Stored items from a collection:
---------------

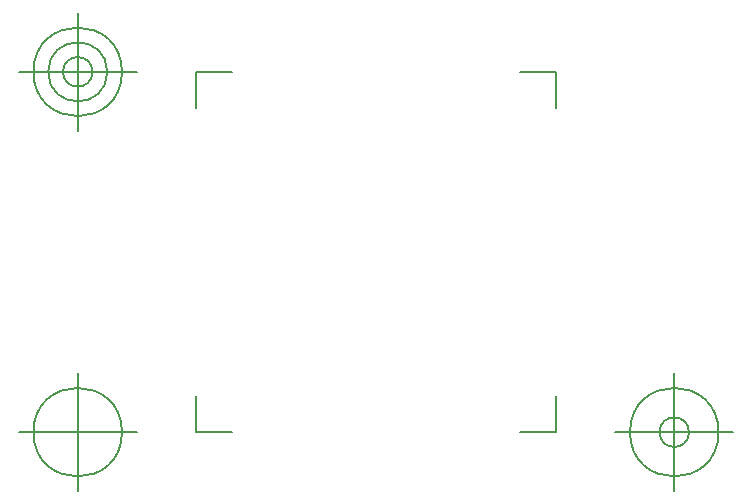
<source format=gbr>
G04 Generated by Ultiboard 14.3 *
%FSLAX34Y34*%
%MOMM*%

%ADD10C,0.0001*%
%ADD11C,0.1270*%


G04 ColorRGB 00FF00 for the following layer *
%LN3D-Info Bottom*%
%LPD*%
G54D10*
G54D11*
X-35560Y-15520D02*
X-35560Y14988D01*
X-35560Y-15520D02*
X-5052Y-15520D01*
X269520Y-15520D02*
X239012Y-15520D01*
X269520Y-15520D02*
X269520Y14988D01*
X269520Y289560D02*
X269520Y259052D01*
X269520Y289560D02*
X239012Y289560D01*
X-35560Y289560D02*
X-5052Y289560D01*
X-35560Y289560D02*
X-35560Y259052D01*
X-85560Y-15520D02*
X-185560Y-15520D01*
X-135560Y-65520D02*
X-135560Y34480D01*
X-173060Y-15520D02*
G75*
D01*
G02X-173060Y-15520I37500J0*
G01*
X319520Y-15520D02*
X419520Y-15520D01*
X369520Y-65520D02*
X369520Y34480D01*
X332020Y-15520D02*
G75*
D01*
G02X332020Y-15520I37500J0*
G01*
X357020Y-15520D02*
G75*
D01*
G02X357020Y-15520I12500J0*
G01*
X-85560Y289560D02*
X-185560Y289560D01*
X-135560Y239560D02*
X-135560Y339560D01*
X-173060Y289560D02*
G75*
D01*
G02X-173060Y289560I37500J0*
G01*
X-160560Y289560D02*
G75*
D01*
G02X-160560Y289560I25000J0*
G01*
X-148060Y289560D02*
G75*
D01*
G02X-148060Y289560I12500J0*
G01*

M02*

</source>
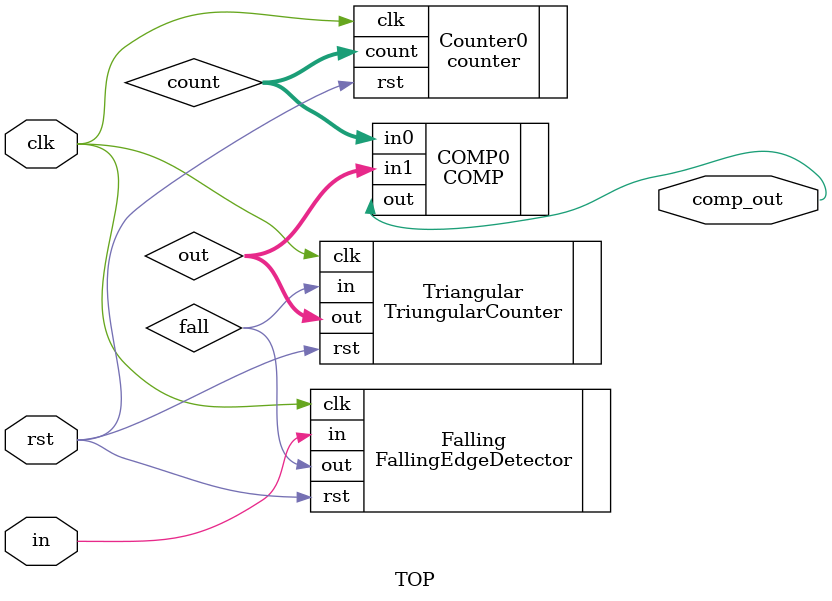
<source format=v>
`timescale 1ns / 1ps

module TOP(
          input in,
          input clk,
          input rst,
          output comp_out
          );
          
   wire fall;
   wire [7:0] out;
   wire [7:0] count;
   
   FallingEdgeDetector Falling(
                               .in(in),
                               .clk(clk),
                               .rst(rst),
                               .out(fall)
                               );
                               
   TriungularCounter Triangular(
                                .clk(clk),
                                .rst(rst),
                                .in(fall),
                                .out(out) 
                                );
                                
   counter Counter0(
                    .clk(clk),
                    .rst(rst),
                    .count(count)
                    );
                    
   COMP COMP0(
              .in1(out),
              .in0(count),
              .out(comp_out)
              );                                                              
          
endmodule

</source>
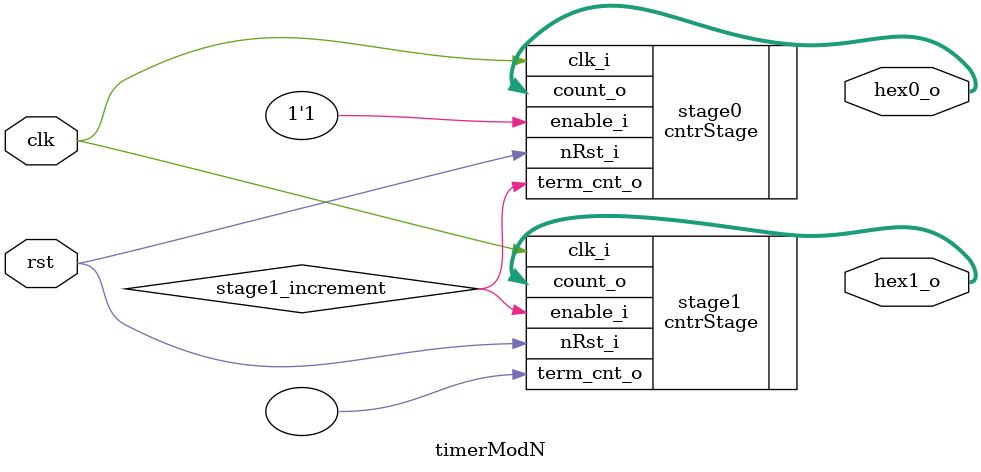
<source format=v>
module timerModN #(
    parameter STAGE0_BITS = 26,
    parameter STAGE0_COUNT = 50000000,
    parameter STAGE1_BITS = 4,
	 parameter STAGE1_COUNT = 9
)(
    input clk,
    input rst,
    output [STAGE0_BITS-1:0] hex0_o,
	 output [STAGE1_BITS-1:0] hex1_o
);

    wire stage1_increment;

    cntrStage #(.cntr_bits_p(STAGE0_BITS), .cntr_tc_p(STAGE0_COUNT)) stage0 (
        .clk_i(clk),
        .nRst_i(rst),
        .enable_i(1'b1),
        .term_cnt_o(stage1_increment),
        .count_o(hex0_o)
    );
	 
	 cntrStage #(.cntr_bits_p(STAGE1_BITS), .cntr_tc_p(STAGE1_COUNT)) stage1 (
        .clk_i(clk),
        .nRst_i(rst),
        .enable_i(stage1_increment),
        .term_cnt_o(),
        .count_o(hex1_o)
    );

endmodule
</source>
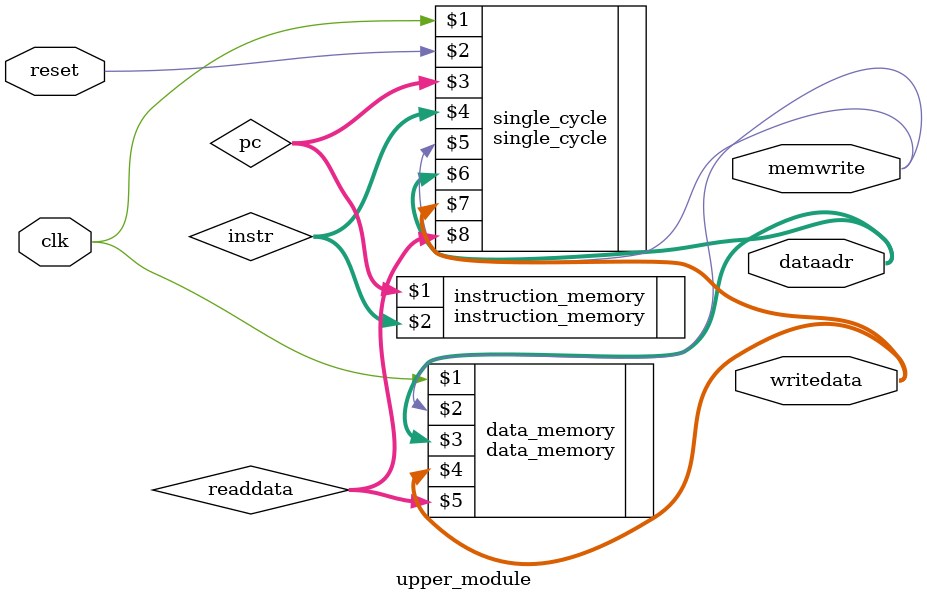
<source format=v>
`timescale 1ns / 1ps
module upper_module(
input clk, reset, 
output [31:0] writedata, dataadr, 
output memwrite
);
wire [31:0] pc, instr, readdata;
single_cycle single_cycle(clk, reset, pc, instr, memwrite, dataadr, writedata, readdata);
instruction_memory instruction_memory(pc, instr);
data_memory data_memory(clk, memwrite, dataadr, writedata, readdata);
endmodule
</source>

---------------

§ **TASK**
What is needed is a word-for-word copy of the data above, free of any images.

§ **YOUR RESPONSE**
<source format=gbr>
G04 Generated by Ultiboard 14.3 *
%FSLAX34Y34*%
%MOMM*%

%ADD10C,0.0001*%
%ADD11C,0.1270*%


G04 ColorRGB 00FF00 for the following layer *
%LN3D-Info Bottom*%
%LPD*%
G54D10*
G54D11*
X-35560Y-15520D02*
X-35560Y14988D01*
X-35560Y-15520D02*
X-5052Y-15520D01*
X269520Y-15520D02*
X239012Y-15520D01*
X269520Y-15520D02*
X269520Y14988D01*
X269520Y289560D02*
X269520Y259052D01*
X269520Y289560D02*
X239012Y289560D01*
X-35560Y289560D02*
X-5052Y289560D01*
X-35560Y289560D02*
X-35560Y259052D01*
X-85560Y-15520D02*
X-185560Y-15520D01*
X-135560Y-65520D02*
X-135560Y34480D01*
X-173060Y-15520D02*
G75*
D01*
G02X-173060Y-15520I37500J0*
G01*
X319520Y-15520D02*
X419520Y-15520D01*
X369520Y-65520D02*
X369520Y34480D01*
X332020Y-15520D02*
G75*
D01*
G02X332020Y-15520I37500J0*
G01*
X357020Y-15520D02*
G75*
D01*
G02X357020Y-15520I12500J0*
G01*
X-85560Y289560D02*
X-185560Y289560D01*
X-135560Y239560D02*
X-135560Y339560D01*
X-173060Y289560D02*
G75*
D01*
G02X-173060Y289560I37500J0*
G01*
X-160560Y289560D02*
G75*
D01*
G02X-160560Y289560I25000J0*
G01*
X-148060Y289560D02*
G75*
D01*
G02X-148060Y289560I12500J0*
G01*

M02*

</source>
<source format=v>
`timescale 1ns / 1ps

module TOP(
          input in,
          input clk,
          input rst,
          output comp_out
          );
          
   wire fall;
   wire [7:0] out;
   wire [7:0] count;
   
   FallingEdgeDetector Falling(
                               .in(in),
                               .clk(clk),
                               .rst(rst),
                               .out(fall)
                               );
                               
   TriungularCounter Triangular(
                                .clk(clk),
                                .rst(rst),
                                .in(fall),
                                .out(out) 
                                );
                                
   counter Counter0(
                    .clk(clk),
                    .rst(rst),
                    .count(count)
                    );
                    
   COMP COMP0(
              .in1(out),
              .in0(count),
              .out(comp_out)
              );                                                              
          
endmodule

</source>
<source format=v>
module timerModN #(
    parameter STAGE0_BITS = 26,
    parameter STAGE0_COUNT = 50000000,
    parameter STAGE1_BITS = 4,
	 parameter STAGE1_COUNT = 9
)(
    input clk,
    input rst,
    output [STAGE0_BITS-1:0] hex0_o,
	 output [STAGE1_BITS-1:0] hex1_o
);

    wire stage1_increment;

    cntrStage #(.cntr_bits_p(STAGE0_BITS), .cntr_tc_p(STAGE0_COUNT)) stage0 (
        .clk_i(clk),
        .nRst_i(rst),
        .enable_i(1'b1),
        .term_cnt_o(stage1_increment),
        .count_o(hex0_o)
    );
	 
	 cntrStage #(.cntr_bits_p(STAGE1_BITS), .cntr_tc_p(STAGE1_COUNT)) stage1 (
        .clk_i(clk),
        .nRst_i(rst),
        .enable_i(stage1_increment),
        .term_cnt_o(),
        .count_o(hex1_o)
    );

endmodule
</source>
<source format=v>
`timescale 1ns / 1ps
module upper_module(
input clk, reset, 
output [31:0] writedata, dataadr, 
output memwrite
);
wire [31:0] pc, instr, readdata;
single_cycle single_cycle(clk, reset, pc, instr, memwrite, dataadr, writedata, readdata);
instruction_memory instruction_memory(pc, instr);
data_memory data_memory(clk, memwrite, dataadr, writedata, readdata);
endmodule
</source>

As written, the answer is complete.